Posted on Tuesday, September 27, 2005
Grammar
I think the tendency toward self-flagellation for grammatical errors, both real and imagined, must be a uniquely English trait. I read a handful of blogs from England regularly and am always amused at the frequency of parenthetical apologies for splicing infinitives and dangling participles. These crop up, not only in the middle of posts, but in the comments too! And if one isn’t quick to acknowledge their own grammatical infractions with an immediate mea culpa, there’s sure to be a subsequent commenter to gleefully dissect them in full public view.
I read at least as many American blogs and can’t remember a single instance of any such apology appearing in them. The closest I’ve seen are a few writers who occasionally need to unburden the guilt that results from the gratuitous use of italics, bold type, and parentheses. These writers, however, seem to feel guilty about these trespasses not because they are somehow in error, but merely because they are an unnecessary indulgence—much the same way I feel about chocolate. The mere admission that they know these habits are somehow wrong seems to empower them to carry on committing them anyway, just like acknowledging, “I really shouldn’t have any more,” makes taking yet another Hershey Kiss from the candy dish seem reasonable.

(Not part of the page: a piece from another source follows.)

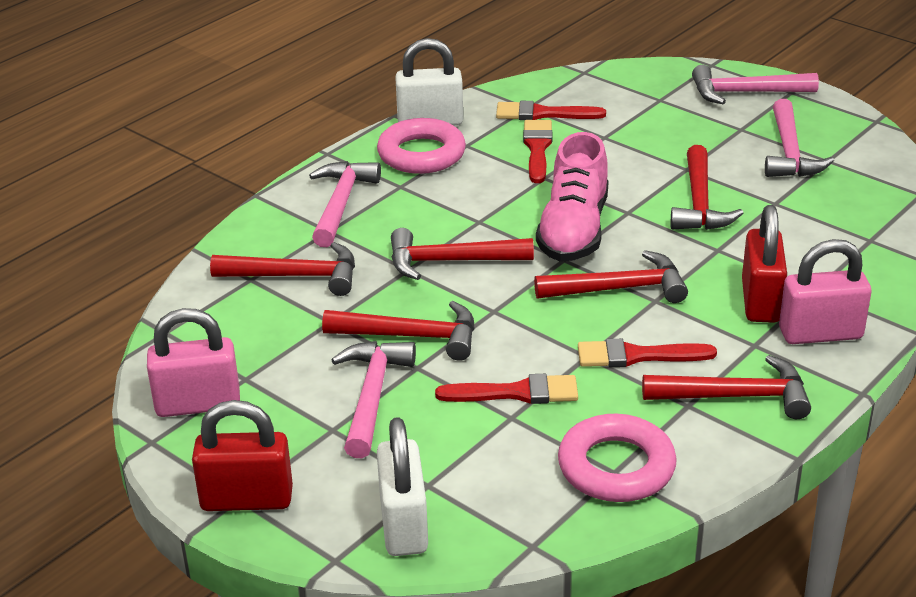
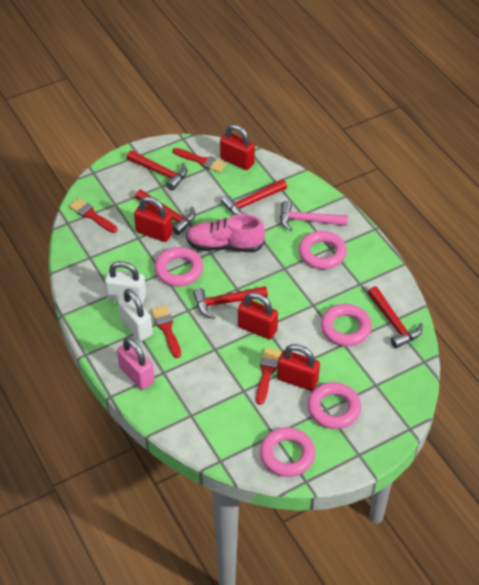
pink hammer: 4 -> 1
pink padlock: 2 -> 1
pink ring: 2 -> 5
red hammer: 6 -> 5
red padlock: 2 -> 4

My best theory is that Americans can maintain such a casual stance toward grammar because we speak a language that isn’t named for our country. It’s easy for us to shrug off the finer points of grammar and revert to communicating with grunted phrases such as “and stuff like that,” and “ya know what I mean?” because there’s no element of national pride in it for us. But I guess if you’re English and can’t expertly navigate the English language, you have slightly more at stake.
Then again, maybe Americans have simply played fast and loose with the language since we held certain truths to be self-evident. Who knows?
But let’s hear it for the English language. Without it, we’d be left to attempt to communicate solely through gestures. And anyone who ever drives a freeway could easily predict how that would affect international relations.
On a completely unrelated topic, I had to remind Howser tonight that, since I’ve already had all the children I intend to conceive, if I can’t rely on him for yard work and the occasional minor automotive repair, he’s really out-lived his usefulness to me. Sometimes only the blunt approach works when it comes to getting his potted ass out from in front of the computer. I think Dr. Phil would call this “Tough Love.”
Ol' Hoss told me to come over and give you a *HUG*.